- [PROBLEM]
Copy all the records exactly, but keep the pictures out of your version.

AVAILABLE DATA Start Marker

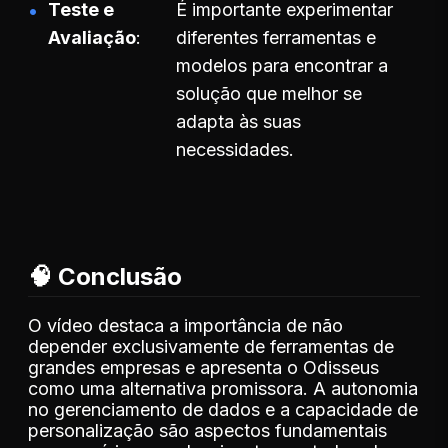
Teste e
É importante experimentar
Avaliação
diferentes ferramentas e
modelos para encontrar a
solução que melhor se
adapta às suas
necessidades.
🧠 Conclusão
O vídeo destaca a importância de não
depender exclusivamente de ferramentas de
grandes empresas e apresenta o Odisseus
como uma alternativa promissora. A autonomia
no gerenciamento de dados e a capacidade de
personalização são aspectos fundamentais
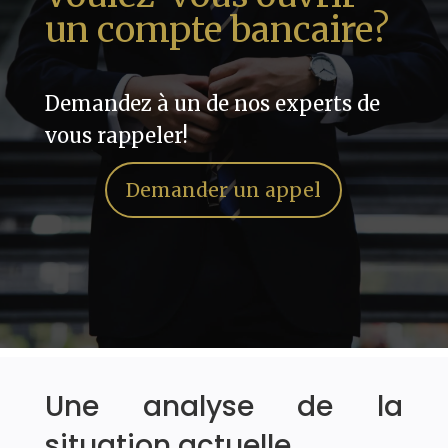
un compte bancaire?
Demandez à un de nos experts de
vous rappeler!
Demander un appel
Une analyse de la
situation actuelle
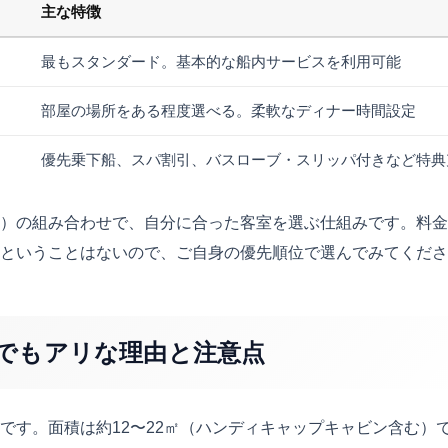
主な特徴
最もスタンダード。基本的な船内サービスを利用可能
部屋の場所をある程度選べる。柔軟なディナー時間設定
優先乗下船、スパ割引、バスローブ・スリッパ付きなど特典
）の組み合わせで、自分に合った客室を選ぶ仕組みです。料金
ということはないので、ご自身の優先順位で選んでみてくださ
しでもアリな理由と注意点
です。面積は約12〜22㎡（ハンディキャップキャビン含む）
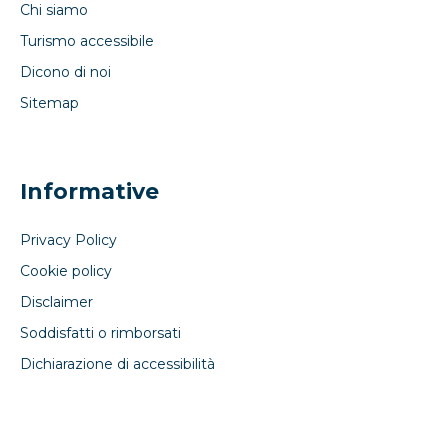
Chi siamo
Turismo accessibile
Dicono di noi
Sitemap
Informative
Privacy Policy
Cookie policy
Disclaimer
Soddisfatti o rimborsati
Dichiarazione di accessibilità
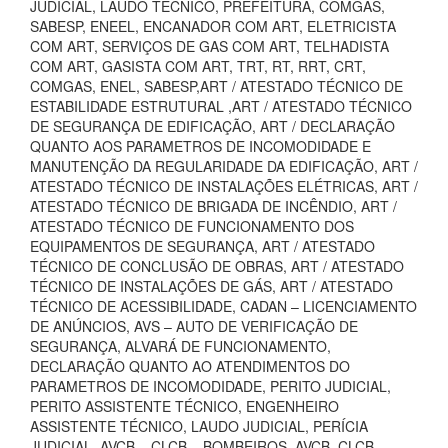
JUDICIAL, LAUDO TECNICO, PREFEITURA, COMGÁS,
SABESP, ENEEL, ENCANADOR COM ART, ELETRICISTA
COM ART, SERVIÇOS DE GAS COM ART, TELHADISTA
COM ART, GASISTA COM ART, TRT, RT, RRT, CRT,
COMGAS, ENEL, SABESP,ART / ATESTADO TÉCNICO DE
ESTABILIDADE ESTRUTURAL ,ART / ATESTADO TÉCNICO
DE SEGURANÇA DE EDIFICAÇÃO, ART / DECLARAÇÃO
QUANTO AOS PARAMETROS DE INCOMODIDADE E
MANUTENÇÃO DA REGULARIDADE DA EDIFICAÇÃO, ART /
ATESTADO TÉCNICO DE INSTALAÇÕES ELÉTRICAS, ART /
ATESTADO TÉCNICO DE BRIGADA DE INCÊNDIO, ART /
ATESTADO TÉCNICO DE FUNCIONAMENTO DOS
EQUIPAMENTOS DE SEGURANÇA, ART / ATESTADO
TÉCNICO DE CONCLUSÃO DE OBRAS, ART / ATESTADO
TÉCNICO DE INSTALAÇÕES DE GÁS, ART / ATESTADO
TÉCNICO DE ACESSIBILIDADE, CADAN – LICENCIAMENTO
DE ANÚNCIOS, AVS – AUTO DE VERIFICAÇÃO DE
SEGURANÇA, ALVARÁ DE FUNCIONAMENTO,
DECLARAÇÃO QUANTO AO ATENDIMENTOS DO
PARAMETROS DE INCOMODIDADE, PERITO JUDICIAL,
PERITO ASSISTENTE TÉCNICO, ENGENHEIRO
ASSISTENTE TÉCNICO, LAUDO JUDICIAL, PERÍCIA
JUDICIAL, AVCB – CLCB – BOMBEIROS, AVCB, CLCB,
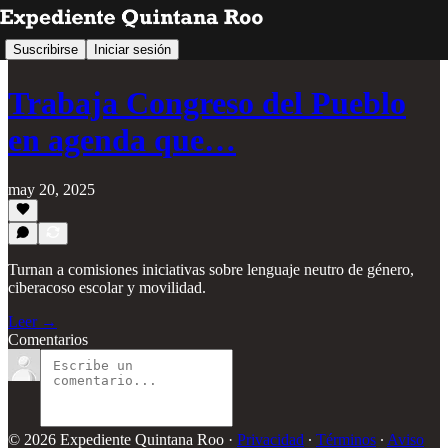
Suscribirse
Iniciar sesión
Trabaja Congreso del Pueblo
en agenda que…
may 20, 2025
Turnan a comisiones iniciativas sobre lenguaje neutro de género,
ciberacoso escolar y movilidad.
Leer →
Comentarios
© 2026 Expediente Quintana Roo
·
Privacidad
∙
Términos
∙
Aviso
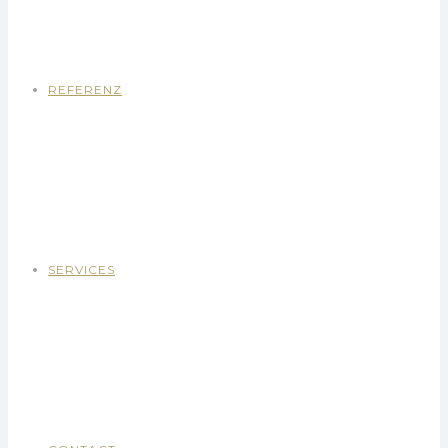
REFERENZ
SERVICES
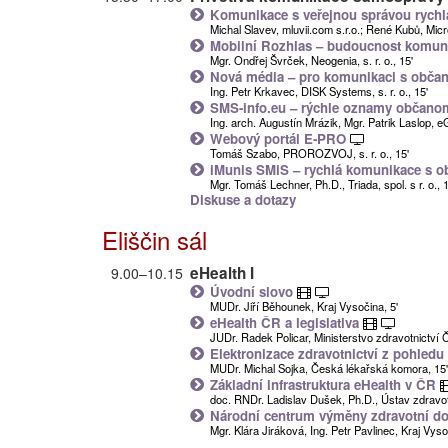
Komunikace s veřejnou správou rych
Michal Slavev, mluvii.com s.r.o.; René Kubů, Micros
Mobilní Rozhlas – budoucnost komun
Mgr. Ondřej Švrček, Neogenia, s. r. o., 15'
Nová média – pro komunikaci s občan
Ing. Petr Krkavec, DISK Systems, s. r. o., 15'
SMS-info.eu – rýchle oznamy občano
Ing. arch. Augustín Mrázik, Mgr. Patrik Laslop, e
Webový portál E-PRO
Tomáš Szabo, PROROZVOJ, s. r. o., 15'
iMunis SMiS – rychlá komunikace s 
Mgr. Tomáš Lechner, Ph.D., Triada, spol. s r. o., 1
Diskuse a dotazy
Eliščin sál
eHealth I
9.00
–
10.15
Úvodní slovo
MUDr. Jiří Běhounek, Kraj Vysočina, 5'
eHealth ČR a legislativa
JUDr. Radek Policar, Ministerstvo zdravotnictví 
Elektronizace zdravotnictví z pohled
MUDr. Michal Sojka, Česká lékařská komora, 15'
Základní infrastruktura eHealth v ČR
doc. RNDr. Ladislav Dušek, Ph.D., Ústav zdravotn
Národní centrum výměny zdravotní d
Mgr. Klára Jiráková, Ing. Petr Pavlinec, Kraj Vyso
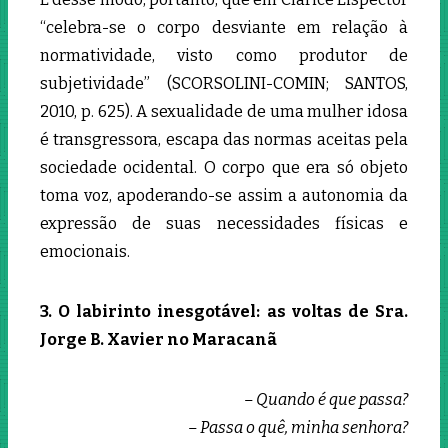
“celebra-se o corpo desviante em relação à
normatividade, visto como produtor de
subjetividade” (SCORSOLINI-COMIN; SANTOS,
2010, p. 625). A sexualidade de uma mulher idosa
é transgressora, escapa das normas aceitas pela
sociedade ocidental. O corpo que era só objeto
toma voz, apoderando-se assim a autonomia da
expressão de suas necessidades físicas e
emocionais.
3. O labirinto inesgotável: as voltas de Sra.
Jorge B. Xavier no Maracanã
– Quando é que passa?
– Passa o quê, minha senhora?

AVAILABLE DATA End Marker

- [RESPONSE AREA]
Teste e
É importante experimentar
Avaliação
diferentes ferramentas e
modelos para encontrar a
solução que melhor se
adapta às suas
necessidades.
🧠 Conclusão
O vídeo destaca a importância de não
depender exclusivamente de ferramentas de
grandes empresas e apresenta o Odisseus
como uma alternativa promissora. A autonomia
no gerenciamento de dados e a capacidade de
personalização são aspectos fundamentais
un compte bancaire?
Demandez à un de nos experts de
vous rappeler!
Demander un appel
Une analyse de la
situation actuelle
主な特徴
最もスタンダード。基本的な船内サービスを利用可能
部屋の場所をある程度選べる。柔軟なディナー時間設定
優先乗下船、スパ割引、バスローブ・スリッパ付きなど特典
）の組み合わせで、自分に合った客室を選ぶ仕組みです。料金
ということはないので、ご自身の優先順位で選んでみてくださ
しでもアリな理由と注意点
です。面積は約12〜22㎡（ハンディキャップキャビン含む）
Chi siamo
Turismo accessibile
Dicono di noi
Sitemap
Informative
Privacy Policy
Cookie policy
Disclaimer
Soddisfatti o rimborsati
Dichiarazione di accessibilità
JUDICIAL, LAUDO TECNICO, PREFEITURA, COMGÁS,
SABESP, ENEEL, ENCANADOR COM ART, ELETRICISTA
COM ART, SERVIÇOS DE GAS COM ART, TELHADISTA
COM ART, GASISTA COM ART, TRT, RT, RRT, CRT,
COMGAS, ENEL, SABESP,ART / ATESTADO TÉCNICO DE
ESTABILIDADE ESTRUTURAL ,ART / ATESTADO TÉCNICO
DE SEGURANÇA DE EDIFICAÇÃO, ART / DECLARAÇÃO
QUANTO AOS PARAMETROS DE INCOMODIDADE E
MANUTENÇÃO DA REGULARIDADE DA EDIFICAÇÃO, ART /
ATESTADO TÉCNICO DE INSTALAÇÕES ELÉTRICAS, ART /
ATESTADO TÉCNICO DE BRIGADA DE INCÊNDIO, ART /
ATESTADO TÉCNICO DE FUNCIONAMENTO DOS
EQUIPAMENTOS DE SEGURANÇA, ART / ATESTADO
TÉCNICO DE CONCLUSÃO DE OBRAS, ART / ATESTADO
TÉCNICO DE INSTALAÇÕES DE GÁS, ART / ATESTADO
TÉCNICO DE ACESSIBILIDADE, CADAN – LICENCIAMENTO
DE ANÚNCIOS, AVS – AUTO DE VERIFICAÇÃO DE
SEGURANÇA, ALVARÁ DE FUNCIONAMENTO,
DECLARAÇÃO QUANTO AO ATENDIMENTOS DO
PARAMETROS DE INCOMODIDADE, PERITO JUDICIAL,
PERITO ASSISTENTE TÉCNICO, ENGENHEIRO
ASSISTENTE TÉCNICO, LAUDO JUDICIAL, PERÍCIA
JUDICIAL, AVCB – CLCB – BOMBEIROS, AVCB, CLCB,
Suscribirse
Iniciar sesión
Trabaja Congreso del Pueblo
en agenda que…
may 20, 2025
Turnan a comisiones iniciativas sobre lenguaje neutro de género,
ciberacoso escolar y movilidad.
Leer →
Comentarios
© 2026 Expediente Quintana Roo
·
Privacidad
∙
Términos
∙
Aviso
REFERENZ
SERVICES
Komunikace s veřejnou správou rych
Michal Slavev, mluvii.com s.r.o.; René Kubů, Micros
Mobilní Rozhlas – budoucnost komun
Mgr. Ondřej Švrček, Neogenia, s. r. o., 15'
Nová média – pro komunikaci s občan
Ing. Petr Krkavec, DISK Systems, s. r. o., 15'
SMS-info.eu – rýchle oznamy občano
Ing. arch. Augustín Mrázik, Mgr. Patrik Laslop, e
Webový portál E-PRO
Tomáš Szabo, PROROZVOJ, s. r. o., 15'
iMunis SMiS – rychlá komunikace s 
Mgr. Tomáš Lechner, Ph.D., Triada, spol. s r. o., 1
Diskuse a dotazy
Eliščin sál
eHealth I
9.00
–
10.15
Úvodní slovo
MUDr. Jiří Běhounek, Kraj Vysočina, 5'
eHealth ČR a legislativa
JUDr. Radek Policar, Ministerstvo zdravotnictví 
Elektronizace zdravotnictví z pohled
MUDr. Michal Sojka, Česká lékařská komora, 15'
Základní infrastruktura eHealth v ČR
doc. RNDr. Ladislav Dušek, Ph.D., Ústav zdravotn
Národní centrum výměny zdravotní d
Mgr. Klára Jiráková, Ing. Petr Pavlinec, Kraj Vyso
“celebra-se o corpo desviante em relação à
normatividade, visto como produtor de
subjetividade” (SCORSOLINI-COMIN; SANTOS,
2010, p. 625). A sexualidade de uma mulher idosa
é transgressora, escapa das normas aceitas pela
sociedade ocidental. O corpo que era só objeto
toma voz, apoderando-se assim a autonomia da
expressão de suas necessidades físicas e
emocionais.
3. O labirinto inesgotável: as voltas de Sra.
Jorge B. Xavier no Maracanã
– Quando é que passa?
– Passa o quê, minha senhora?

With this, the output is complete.